Data records:
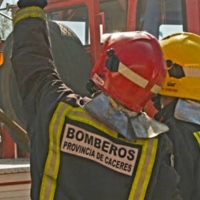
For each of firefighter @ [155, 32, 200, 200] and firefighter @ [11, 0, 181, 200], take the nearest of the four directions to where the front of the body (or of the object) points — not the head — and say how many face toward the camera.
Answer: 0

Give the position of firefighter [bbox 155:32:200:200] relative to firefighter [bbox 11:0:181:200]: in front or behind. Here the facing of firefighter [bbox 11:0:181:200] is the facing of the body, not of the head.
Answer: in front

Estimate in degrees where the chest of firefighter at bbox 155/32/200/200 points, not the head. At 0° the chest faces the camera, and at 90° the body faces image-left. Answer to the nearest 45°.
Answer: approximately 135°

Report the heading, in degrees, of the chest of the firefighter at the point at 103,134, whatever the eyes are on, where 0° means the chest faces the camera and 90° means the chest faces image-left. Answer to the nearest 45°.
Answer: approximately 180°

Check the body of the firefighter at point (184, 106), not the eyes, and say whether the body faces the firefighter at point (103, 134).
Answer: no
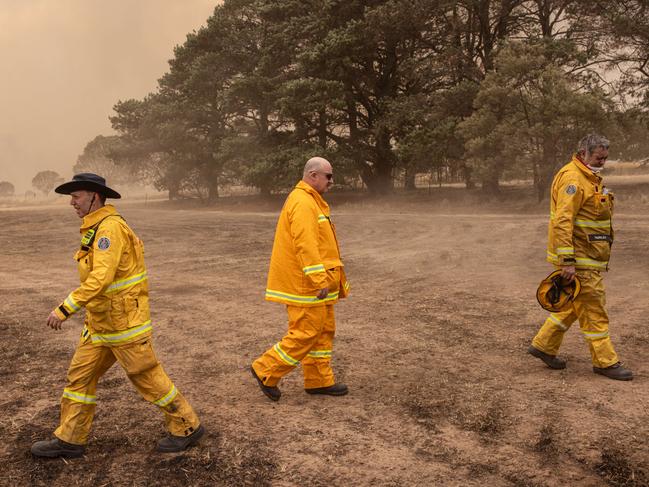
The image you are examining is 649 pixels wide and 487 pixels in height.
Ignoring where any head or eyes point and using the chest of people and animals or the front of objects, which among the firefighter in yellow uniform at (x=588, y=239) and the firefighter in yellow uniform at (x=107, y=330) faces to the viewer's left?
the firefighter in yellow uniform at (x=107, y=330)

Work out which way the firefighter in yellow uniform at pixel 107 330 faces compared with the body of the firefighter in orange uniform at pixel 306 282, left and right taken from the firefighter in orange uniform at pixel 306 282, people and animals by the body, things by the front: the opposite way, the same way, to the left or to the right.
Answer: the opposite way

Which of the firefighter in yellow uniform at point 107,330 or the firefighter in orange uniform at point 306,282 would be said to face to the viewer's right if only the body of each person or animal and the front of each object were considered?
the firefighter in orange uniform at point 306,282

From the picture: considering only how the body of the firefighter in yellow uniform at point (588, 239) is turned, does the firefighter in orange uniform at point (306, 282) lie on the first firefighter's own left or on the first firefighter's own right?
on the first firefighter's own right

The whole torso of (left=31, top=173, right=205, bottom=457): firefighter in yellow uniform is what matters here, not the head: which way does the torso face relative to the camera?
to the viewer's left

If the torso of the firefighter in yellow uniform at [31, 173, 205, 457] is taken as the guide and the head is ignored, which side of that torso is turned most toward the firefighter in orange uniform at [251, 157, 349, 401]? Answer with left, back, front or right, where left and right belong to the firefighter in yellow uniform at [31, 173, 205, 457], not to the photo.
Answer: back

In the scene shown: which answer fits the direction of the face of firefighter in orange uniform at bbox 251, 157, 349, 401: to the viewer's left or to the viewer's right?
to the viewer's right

The problem: Copy word for word the stretch of entries from the start through the line containing "Answer: approximately 180°", leaving out the pictures.

Finished task:
For each of firefighter @ [155, 32, 200, 200] and firefighter @ [11, 0, 181, 200], take the nearest of the four directions to where the front of the body (or of the object) points — not the head — and say how many face toward the camera.
Answer: 0

Give the position of firefighter [bbox 155:32:200:200] relative to firefighter [bbox 11:0:181:200]: in front or behind. Here the facing of firefighter [bbox 11:0:181:200] is the facing of the body, not of the head.
Answer: in front

Estimate in degrees where the chest of firefighter at bbox 155/32/200/200 points, not the head. At 0° the chest faces the camera, and at 90° the body faces image-left. Answer to the nearest 45°.
Answer: approximately 135°

Report the heading, in degrees, of the chest of the firefighter at the point at 103,134, whatever the eyes are on, where 0° means the chest faces the camera and 90° means the chest faces image-left. Answer to the nearest 45°.
Answer: approximately 180°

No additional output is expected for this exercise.